Sumter County Commissioner Tommie Armistead stated a confirmed case of the Measles was reported in Livingston at D&J Travel Plaza near Interstate 59/20 at 10:20 a.m. Wednesday morning, April 24. Armistead said he contacted the health department, hospital and the Sumter County Record-Journal moments after he was informed by Alabama State Representative A. J. McCampbell that a case of the Measles was confirmed from a Tennessee traveler, and the public should be aware, especially if they have not been vaccinated.
Officials are urging people to receive vaccinations against measles and, if they are concerned their vaccine is no longer effective, to have a blood test performed by their doctor. The vaccine is 97 percent effective against the disease.
Person with measles likely exposed other people during two stops in Alabama
ADPH urges action from those potentially exposed
On April 23, the Tennessee Department of Health reported to the Alabama Department of Public Health that an individual with a confirmed measles case traveled through Alabama on April 11 and made two stops during the infectious period.
Persons should check their vaccine history for vaccination with measles, mumps and rubella (MMR) vaccine. Two doses of vaccine provide up to in 97 percent effectiveness to prevent measles. While measles vaccine given to unvaccinated persons within 72 hours of exposure can prevent disease, it is still appropriate for any unvaccinated person to receive MMR regardless of time of exposure.
On Thursday, April 11, the person later found to have measles stopped at D & J Travel Plaza, 651 Highway 28, W, Livingston, at 2:20 p.m. to purchase food and gas. Then at 5:54 p.m., the person entered at Chick-fil-A, 1824 Glenn Blvd. SW, Fort Payne, to order food.
Measles is a serious viral respiratory illness that lives in the nose and throat mucus of infected people. A single case of measles will infect up to 95 percent of unvaccinated people who are exposed.
State Health Officer Dr. Scott Harris said, “If you suspect you were exposed, it is important for you to call your healthcare provider before being seen in his or her office, follow instructions for reporting, and practice social isolation if you develop any of the signs and symptoms of measles.”

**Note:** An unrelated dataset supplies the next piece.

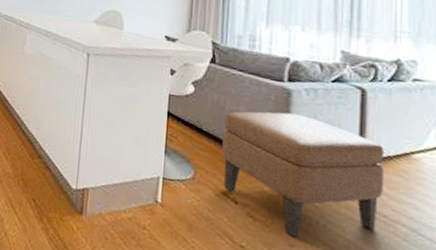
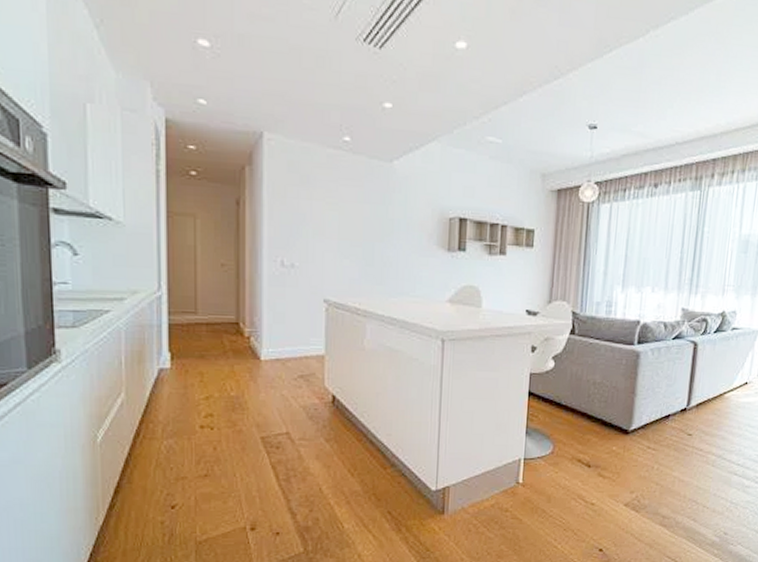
ottoman: present [222,111,385,238] -> none [578,374,706,485]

Symptoms of measles appear 7 to 14 days after a person is infected. Common early symptoms include:
— High fever, up to 105 degrees F
— Runny nose
— Red or watery eyes
Two to three days after symptoms begin, an infected person may have tiny white spots appear inside of the mouth.
Three to five days after symptoms begin, the infected person could also have:
— A rash of flat red spots appear on the face and spread to the neck, chest, arms, legs and feet.
— Small raised bumps may appear on the flat red spots.
Measles is very contagious and may live up to 2 hours in the air or on surfaces after an infected person coughs or sneezes.
· People can spread measles to others 4 days before and 4 days after the rash appears.
· Measles is spread from person-to-person through
— Coughing and sneezing
— Touching items and surfaces the infected person has coughed or sneezed on.
· The best prevention against measles is receiving 2 doses of MMR vaccine.
· If you are exposed, not up-to-date, or have unknown MMR vaccine history, please contact your doctor or pharmacist to get vaccinated.
Measles is highly contagious and can be serious in all age groups. Children younger than 5 years of age and adults older than 20 are more likely to suffer from measles complications. Common complications may include ear infections, hearing loss, and diarrhea. Severe complications may include pneumonia, swelling of the brain, and death. One measles case is also expected to result in 12-18 additional cases. Up to 20-30 percent of infected people have complications from the disease.
According to the Centers for Disease Control and Prevention, about one out of four people who get measles will be hospitalized; one out of 1,000 people with measles will develop brain swelling (encephalitis) which may lead to brain damage; and one or two out of 1,000 people with measles will die, even with the best care. Two doses of measles vaccine are over 97 percent protective against the disease.
For more information on the disease and vaccine, please go towww.alabamapublichealth.gov/immunization/assets/measlesflyer.pdf orhttps://www.cdc.gov/measles/about/ or contact the ADPH Immunization Division at 800-469-4599.
Measles was declared eliminated from the U.S. in 2000, almost 40 years after the first live measles vaccine was licensed. In the decade before the vaccinations, an average of 549,000 measles cases and 495 measles deaths were reported annually in the U.S.
Since 2000, the annual number of cases has ranged from a low of 37 in 2004 to a high of 667 in 2014, with 2019 on pace to top that number.